= John Miller Cooper =

American basketball player (1912–2010)

 John Miller Cooper (1912 – September 18, 2010) was an American educator. He is also regarded as one of the early innovators of the basketball jump shot and as a pioneer in the field of biomechanics and human movement.

==Biography==

===Early years===

Cooper was born in Smith Mills, Kentucky in 1912. He was the oldest of six children born to Clay Calhoun Cooper, a cattleman, and Martha Barrett Randolph, a homemaker and boarding house operator.

He attended Corydon High School (now closed) in Henderson County, Kentucky, transferring to Hopkinsville High School in Hopkinsville, Kentucky, in his senior year.

Cooper received his Bachelor's in physics from the University of Missouri (MU). He later received his Masters' and Doctorate degrees in Education from that same institution.

Cooper's doctoral studies were interrupted in 1940, when he joined the U.S. Army Air Forces. Cooper served 40 months in the military, achieving the rank of captain, before being honorably discharged so that he might resume his studies.

===Jump shot innovator===
Cooper earned varsity letters in three separate sports at MU, including basketball. He is recognized by some basketball scholars as an early innovators of the jump shot, being perhaps the first college basketball player to use the technique as his primary offensive weapon.

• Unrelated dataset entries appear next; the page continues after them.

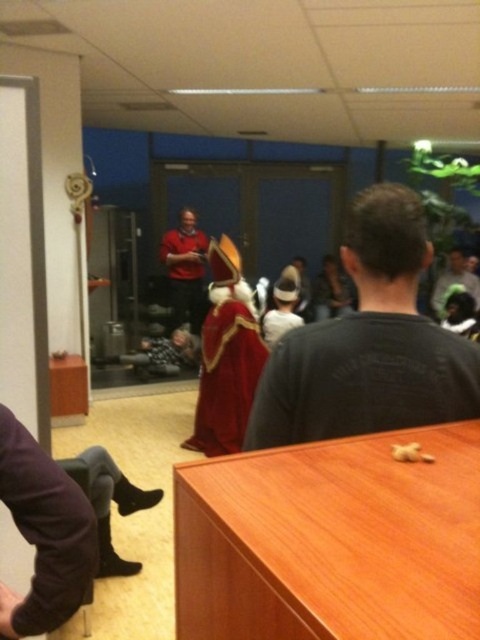
Can you confirm if velvet red cape at center is shorter than dark gray cotton shirt at upper right?

No, velvet red cape at center is not shorter than dark gray cotton shirt at upper right.

Is velvet red cape at center smaller than dark gray cotton shirt at upper right?

Yes, velvet red cape at center is smaller than dark gray cotton shirt at upper right.

Is point (197, 435) behind point (435, 304)?

No, (197, 435) is closer to viewer.

Locate an element on the screen. velvet red cape at center is located at coordinates (227, 371).

Can you confirm if black matte shirt at center is shorter than purple fabric pants at lower left?

No, black matte shirt at center is not shorter than purple fabric pants at lower left.

Who is higher up, black matte shirt at center or purple fabric pants at lower left?

Positioned higher is black matte shirt at center.

Is point (443, 339) in front of point (10, 596)?

No, it is behind (10, 596).

Where is `black matte shirt at center`? The height and width of the screenshot is (640, 480). black matte shirt at center is located at coordinates (x=369, y=342).

Does wooden table at center appear under matte red shirt at center?

Correct, wooden table at center is located below matte red shirt at center.

Can you confirm if wooden table at center is wider than matte red shirt at center?

Indeed, wooden table at center has a greater width compared to matte red shirt at center.

Where is `wooden table at center`? wooden table at center is located at coordinates (331, 540).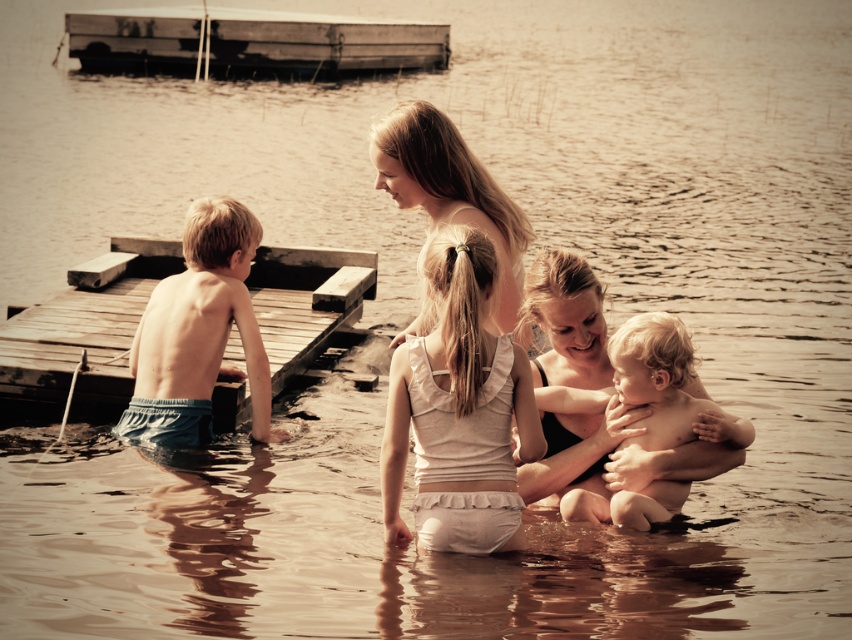
Which is more to the right, blue denim shorts at left or wooden raft at upper left?

blue denim shorts at left is more to the right.

Does blue denim shorts at left have a greater width compared to wooden raft at upper left?

No.

Between point (174, 304) and point (436, 33), which one is positioned behind?

Positioned behind is point (436, 33).

Locate an element on the screen. This screenshot has height=640, width=852. blue denim shorts at left is located at coordinates (199, 333).

Does blue denim shorts at left have a lesser height compared to smooth skin woman at center?

In fact, blue denim shorts at left may be taller than smooth skin woman at center.

Where is `blue denim shorts at left`? This screenshot has height=640, width=852. blue denim shorts at left is located at coordinates (199, 333).

The height and width of the screenshot is (640, 852). I want to click on blue denim shorts at left, so click(x=199, y=333).

Can you confirm if white cotton tank top at center is positioned below wooden raft at upper left?

Yes.

From the picture: Which is more to the left, white cotton tank top at center or wooden raft at upper left?

Positioned to the left is wooden raft at upper left.

Who is more distant from viewer, (465, 301) or (396, 29)?

The point (396, 29) is more distant.

Where is `white cotton tank top at center`? This screenshot has width=852, height=640. white cotton tank top at center is located at coordinates (459, 406).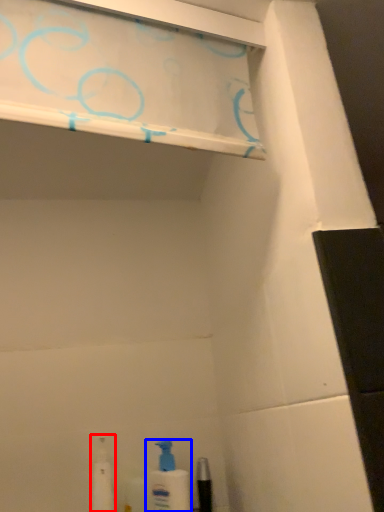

According to journalist Bill Pennington, writing in The New York Times in 2011, the origins of the "jumper" are a matter of significant scholarly dispute:

Basketball historians have narrowed the jump shot incubation period to the early 1930s. And they have focused on a handful of athletes, with Cooper, a college teenager eager to be airborne in a flat-footed, set-shot-taking world, at center stage.

According to Cooper himself, he learned the revolutionary shooting technique by watching a player from the University of Chicago team practicing at his high school's gym.

"The ball came off the board; he jumped and shot it back in, in mid-air," Cooper later recalled, noting that in the early days of the game shots were taken from a stationary position on the floor and that players catching the ball in mid-air would only throw the ball at the basket if they had no place to pass it.

Inspired by what he had seen, Cooper intentionally practiced jumping and shooting the ball in mid-air during his high school career and brought the shot with him to MU. At MU, he was named All-Conference in the former Big Six Conference in 1932.

Cooper's coach, George Edwards, was secretary of the College Basketball Coaches Association at the time and during one of their meetings, he asked his colleagues whether they had ever seen a player make regular use of the jump shot technique in game action. The coaches said they had not, lending credence to the assertion that Cooper was the first collegiate player to make use of the offensive innovation.

The Basketball Hall of Fame, in Springfield, Massachusetts, has thus far rejected Cooper's claim to fame as originator of the jumper at the collegiate level, instead recognizing Kenny Sailors as the father of the technique.

"Sailors was after my time," Cooper later remembered. "He took the jump shot into the pros."

===Kinesiologist===
In 1945, Cooper moved to California, where he taught kinesiology at the University of Southern California (USC) until 1966. While there, Cooper co-authored textbooks in kinesiology with his colleagues on the USC staff.

In 1966, Cooper decided to return to his midwestern roots, accepting a position at Indiana University (IU). Cooper remained at IU until his retirement in 1982.

Known internationally as the father of modern biomechanics and human movement, Cooper was the recipient of numerous prestigious honors. Noted for his unique and pioneering work in the field of kinesiology, the National Academy of Kinesiology sponsored a national lectureship in his name. In 1994, Cooper was awarded the Hetherington Award by the National Academy, and in 1995, he was the recipient of the Luther Gulich Award, the highest honor given in the field of Kinesiology.

In 1991, he was inducted into the MU's Intercollegiate Athletics Hall of Fame.

===Death and legacy===
Cooper died on September 18, 2010, in Studio City, California, at the age of 98. He was preceded in death by his wife of 65 years, Charlianna.

Cooper was eulogized by David M. Koceja, chair of IU's Department of Kinesiology:

[Cooper] was one of the most widely known researchers, authors, and educators in the history of kinesiology. His research and teaching at Indiana University brought international recognition to the reputation of our graduate programs in general, and biomechanics in particular. Dr. Cooper served as model for all that is good about the university — he was universally well-liked and served as a mentor to many students and faculty alike.

Cooper is the great-uncle of American swimmer Whitney Myers.